January 4, 2024
Why watching prescriptions closely is so important
It’s not hard to find a story on prescription drugs in the headlines.
Maybe you’ve seen news reports on topics such as:
- Prescription drug abuse, which has reached epidemic proportions
- Arguments of overmedication and the push for non-pharmaceutical or non-narcotic alternatives
- Lack of affordability, with pricing increases far outpacing inflation
These issues and many more can come into play when prescription drugs are needed to treat work injuries.
That’s why SFM works hard to make sure injured employees’ medications are managed well. As part of that effort, we partner with pharmacy benefits manager, myMatrixx .
myMatrixx negotiates pricing for prescription drugs and monitors whether comparable, lower-cost drugs might be available. But its services go beyond cost savings. SFM and myMatrixx work together to see that injured employees are getting the best prescription drug treatments for their injuries and aren’t being put at risk for addiction or dangerous interactions.
The safety of our injured employees is critical.
As a pharmacy benefits manager, myMatrixx acts as an intermediary between SFM and pharmacies, negotiating and paying for medications needed to treat work injuries and connecting the appropriate claims representative or nurse case manager when the medications require approval.
myMatrixx has pharmacists on staff who work together with SFM’s clinical review nurse, nurse case managers and physician consultants.
How does SFM ensure injured workers are getting safe and effective prescription medications?
myMatrixx provides SFM with reports that give us the opportunity to monitor injured employees’ prescriptions. This allows us to address dangerous combinations of drugs, prescriptions that are higher or lower than recommended doses of medications, and ineffective treatments for injuries.
For example, in one case an employee complained that his prescription drug wasn’t helping him. SFM’s clinical review nurse then discovered he wasn’t taking a high enough dosage for it to work.
If there is any concern about a drug(s), SFM’s nurses or one of our physicians can send a letter to the employee’s doctor. Optimal, safe and appropriate medication management is our goal.
How do SFM and myMatrixx control prescription drug costs?
The cost of prescription drugs in the U.S. increased 15.2 percent from 2022 to 2023, according to an October 2023 report from the U.S. Department of Health and Human Services. In fact, more than 4,200 drug products saw price increases.
However, it should be noted that the Inflation Reduction Act, passed in 2023, has a provision aimed at lowering prescription drug costs.
Still, prescription drug spending increased 8.4 percent to $405.9 billion in 2022, according to the Centers for Medicare and Medicaid Services .
Costs for individual drugs can vary widely, sometimes for no obvious reason.
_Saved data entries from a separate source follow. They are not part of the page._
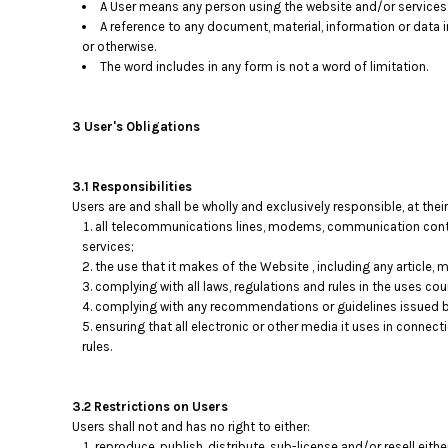
A User means any person using the website and/or services p
A reference to any document, material, information or data 
or otherwise.
The word includes in any form is not a word of limitation.
3 User's Obligations
3.1 Responsibilities
Users are and shall be wholly and exclusively responsible, at their
all telecommunications lines, modems, communication contro
services;
the use that it makes of the Website , including any article, ma
complying with all laws, regulations and rules in the uses coun
complying with any recommendations or guidelines issued b
ensuring that all electronic or other media it uses in connec
rules.
3.2 Restrictions on Users
Users shall not and has no right to either:
reproduce, publish, distribute, sub-license and/or resell eith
Here are a few examples of surprising variations in prescription drug pricing:
- When a manufacturer changed its pricing in January 2023, one drug’s cost went up 3,000 percent
- Some drugs can vary from $15 per dose to more than $140 at pharmacies within a single ZIP code
- A generic medicine could cost $7 or $393 depending on where it was purchased
The world of prescription drug pricing can be complicated at best and downright baffling at worst.
This is why working with a pharmacy benefits manager is so important.
myMatrixx negotiates with its network of 65,000 pharmacies on drug pricing and monitors prescriptions to identify whether identical or comparable drugs might be available at lower prices.
What is SFM doing to prevent opioid addiction?
One major reason prescription drugs have been getting so much attention recently is the sharp increase in prescription painkiller addiction as well as other medications and/or concerning combinations of medications, both legal and illegal.
SFM’s Clinical Review Nurse, Gail Pravatiner, helps prevent addictions and advocates for weaning patients off the drugs, or at least getting them to a safer dosage.
She sends letters to treating physicians of injured employees who’ve been prescribed high doses of opioid painkillers or other drugs of concern, asking them to develop plans to wean the patients off of the drugs. With increased awareness of the dangers of opioids as well as other prescription medications/combinations and the concerns for prescription use disorder or addiction, more and more doctors are complying.
According to CDC, chronic pain is a pervasive health condition affecting as many as one in five adults and nearly one-quarter of them have used a prescription opioid in the past 3 months and this is associated with increased risk for misuse, addiction, morbidity and mortality.
In some cases, injured employees themselves request to be weaned off the drugs due to safety concerns after seeing the letters outlining the risks, Pravatiner said.
Sometimes, simply tapering down the medication over time isn’t a safe option. In cases of long-term, high-dose opioid use, other dangerous drug combinations, or both, SFM has sent injured employees to rehabilitation programs. These programs focus on non-medication pain management treatment/alternatives as they help people stop using their opioid painkillers.
Overall, SFM has been successful in helping many of our injured employees taking opioids or other prescription drugs discontinue use or decrease to a safer dosage.
“We consider it our responsibility to injured employees and society as a whole to do our part to prevent opioid/prescription medication abuse/addiction,” Jung said. “It’s been gratifying to see injured workers get their lives back as a result.”